* [Action item]
All of the data that follows should be given again exactly, without its images.

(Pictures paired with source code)

......

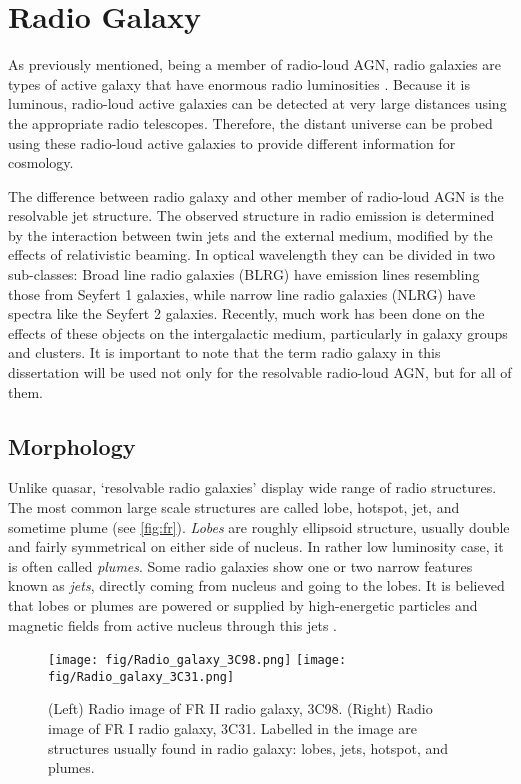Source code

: \section{Radio Galaxy}

As previously mentioned, being a member of radio-loud AGN, radio galaxies are types of active galaxy that have enormous radio luminosities \citep[e.g.][]{miley2008, netzer2013, heckman2014}. Because it is luminous, radio-loud active galaxies can be detected at very large distances using the appropriate radio telescopes. Therefore, the distant universe can be probed using these radio-loud active galaxies to provide different information for cosmology. 

The difference between radio galaxy and other member of radio-loud AGN is the resolvable jet structure. The observed structure in radio emission is determined by the interaction between twin jets and the external medium, modified by the effects of relativistic beaming. In optical wavelength they can be divided in two sub-classes: Broad line radio galaxies (BLRG) have emission lines resembling those from Seyfert 1 galaxies, while narrow line radio galaxies (NLRG) have spectra like the Seyfert 2 galaxies. Recently, much work has been done on the effects of these objects on the intergalactic medium, particularly in galaxy groups and clusters. It is important to note that the term radio galaxy in this dissertation will be used not only for the resolvable radio-loud AGN, but for all of them.

\subsection{Morphology}

Unlike quasar, `resolvable radio galaxies' display wide range of radio structures. The most common large scale structures are called lobe, hotspot, jet, and sometime plume (see \autoref{fig:fr}). \textit{Lobes} are roughly ellipsoid structure, usually double and fairly symmetrical on either side of nucleus. In rather low luminosity case, it is often called \textit{plumes}. Some radio galaxies show one or two narrow features known as \textit{jets}, directly coming from nucleus and going to the lobes. It is believed that lobes or plumes are powered or supplied by high-energetic particles and magnetic fields from active nucleus through this jets \citep[see, e.g., ][]{scheuer1974, blandford1974}.

\begin{figure}[!ht]
\centering
\texttt{[image: fig/Radio\_galaxy\_3C98.png]}
\texttt{[image: fig/Radio\_galaxy\_3C31.png]}
\caption[Example of radio image for the FR I and FR II radio galaxy]{(Left) Radio image of FR II radio galaxy, 3C98. (Right) Radio image of FR I radio galaxy, 3C31. Labelled in the image are structures usually found in radio galaxy: lobes, jets, hotspot, and plumes.}
\label{fig:fr}
\end{figure}

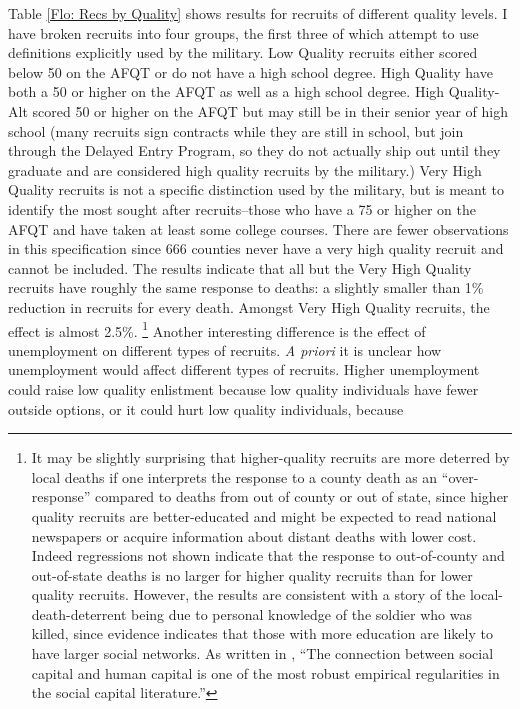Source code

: \documentclass[12pt] {article}
\begin{document}
Table \ref{Flo: Recs by Quality} shows results for recruits
of different quality levels. I have broken recruits into four groups, the first three of which attempt to use definitions explicitly used by the military.
Low Quality recruits either scored below 50 on the AFQT or do not
have a high school degree. High Quality have both a 50 or higher on
the AFQT as well as a high school degree. High Quality-Alt scored
50 or higher on the AFQT but may still be in their senior year of
high school (many recruits sign contracts while they are still in
school, but join through the Delayed Entry Program, so they do not
actually ship out until they graduate and are considered high quality
recruits by the military.) Very High Quality recruits is not a specific
distinction used by the military, but is meant to identify the most
sought after recruits--those who have a 75 or higher on the AFQT and
have taken at least some college courses. There are fewer observations in this specification since 666 counties never have a very high quality recruit and cannot be included. The results indicate that all but the Very High Quality recruits have roughly the same response
to deaths: a slightly smaller than 1\% reduction in recruits for every
death. Amongst Very High Quality recruits, the effect is almost 2.5\%.%
\footnote{It may be slightly surprising that higher-quality recruits are more
deterred by local deaths if one interprets the response to a county
death as an {}``over-response'' compared to deaths from out of county
or out of state, since higher quality recruits are better-educated
and might be expected to read national newspapers or acquire information
about distant deaths with lower cost. Indeed regressions not shown
indicate that the response to out-of-county and out-of-state deaths
is no larger for higher quality recruits than for lower quality recruits.
However, the results are consistent with a story of the local-death-deterrent
being due to personal knowledge of the soldier who was killed, since
evidence indicates that those with more education are likely to have
larger social networks. As written in \cite{GlaeserSocialNetworks},
{}``The connection between social capital and human capital is one
of the most robust empirical regularities in the social capital literature.'' %
} Another interesting difference is the effect of unemployment on different
types of recruits. \emph{A priori} it is unclear how unemployment
would affect different types of recruits. Higher unemployment could
raise low quality enlistment because low quality individuals have
fewer outside options, or it could hurt low quality individuals, because
\end{document}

......

* [Task result]
Source code

: \section{Radio Galaxy}

As previously mentioned, being a member of radio-loud AGN, radio galaxies are types of active galaxy that have enormous radio luminosities \citep[e.g.][]{miley2008, netzer2013, heckman2014}. Because it is luminous, radio-loud active galaxies can be detected at very large distances using the appropriate radio telescopes. Therefore, the distant universe can be probed using these radio-loud active galaxies to provide different information for cosmology. 

The difference between radio galaxy and other member of radio-loud AGN is the resolvable jet structure. The observed structure in radio emission is determined by the interaction between twin jets and the external medium, modified by the effects of relativistic beaming. In optical wavelength they can be divided in two sub-classes: Broad line radio galaxies (BLRG) have emission lines resembling those from Seyfert 1 galaxies, while narrow line radio galaxies (NLRG) have spectra like the Seyfert 2 galaxies. Recently, much work has been done on the effects of these objects on the intergalactic medium, particularly in galaxy groups and clusters. It is important to note that the term radio galaxy in this dissertation will be used not only for the resolvable radio-loud AGN, but for all of them.

\subsection{Morphology}

Unlike quasar, `resolvable radio galaxies' display wide range of radio structures. The most common large scale structures are called lobe, hotspot, jet, and sometime plume (see \autoref{fig:fr}). \textit{Lobes} are roughly ellipsoid structure, usually double and fairly symmetrical on either side of nucleus. In rather low luminosity case, it is often called \textit{plumes}. Some radio galaxies show one or two narrow features known as \textit{jets}, directly coming from nucleus and going to the lobes. It is believed that lobes or plumes are powered or supplied by high-energetic particles and magnetic fields from active nucleus through this jets \citep[see, e.g., ][]{scheuer1974, blandford1974}.

\begin{figure}[!ht]
\centering
\texttt{[image: fig/Radio\_galaxy\_3C98.png]}
\texttt{[image: fig/Radio\_galaxy\_3C31.png]}
\caption[Example of radio image for the FR I and FR II radio galaxy]{(Left) Radio image of FR II radio galaxy, 3C98. (Right) Radio image of FR I radio galaxy, 3C31. Labelled in the image are structures usually found in radio galaxy: lobes, jets, hotspot, and plumes.}
\label{fig:fr}
\end{figure}

Source code

: \documentclass[12pt] {article}
\begin{document}
Table \ref{Flo: Recs by Quality} shows results for recruits
of different quality levels. I have broken recruits into four groups, the first three of which attempt to use definitions explicitly used by the military.
Low Quality recruits either scored below 50 on the AFQT or do not
have a high school degree. High Quality have both a 50 or higher on
the AFQT as well as a high school degree. High Quality-Alt scored
50 or higher on the AFQT but may still be in their senior year of
high school (many recruits sign contracts while they are still in
school, but join through the Delayed Entry Program, so they do not
actually ship out until they graduate and are considered high quality
recruits by the military.) Very High Quality recruits is not a specific
distinction used by the military, but is meant to identify the most
sought after recruits--those who have a 75 or higher on the AFQT and
have taken at least some college courses. There are fewer observations in this specification since 666 counties never have a very high quality recruit and cannot be included. The results indicate that all but the Very High Quality recruits have roughly the same response
to deaths: a slightly smaller than 1\% reduction in recruits for every
death. Amongst Very High Quality recruits, the effect is almost 2.5\%.%
\footnote{It may be slightly surprising that higher-quality recruits are more
deterred by local deaths if one interprets the response to a county
death as an {}``over-response'' compared to deaths from out of county
or out of state, since higher quality recruits are better-educated
and might be expected to read national newspapers or acquire information
about distant deaths with lower cost. Indeed regressions not shown
indicate that the response to out-of-county and out-of-state deaths
is no larger for higher quality recruits than for lower quality recruits.
However, the results are consistent with a story of the local-death-deterrent
being due to personal knowledge of the soldier who was killed, since
evidence indicates that those with more education are likely to have
larger social networks. As written in \cite{GlaeserSocialNetworks},
{}``The connection between social capital and human capital is one
of the most robust empirical regularities in the social capital literature.'' %
} Another interesting difference is the effect of unemployment on different
types of recruits. \emph{A priori} it is unclear how unemployment
would affect different types of recruits. Higher unemployment could
raise low quality enlistment because low quality individuals have
fewer outside options, or it could hurt low quality individuals, because
\end{document}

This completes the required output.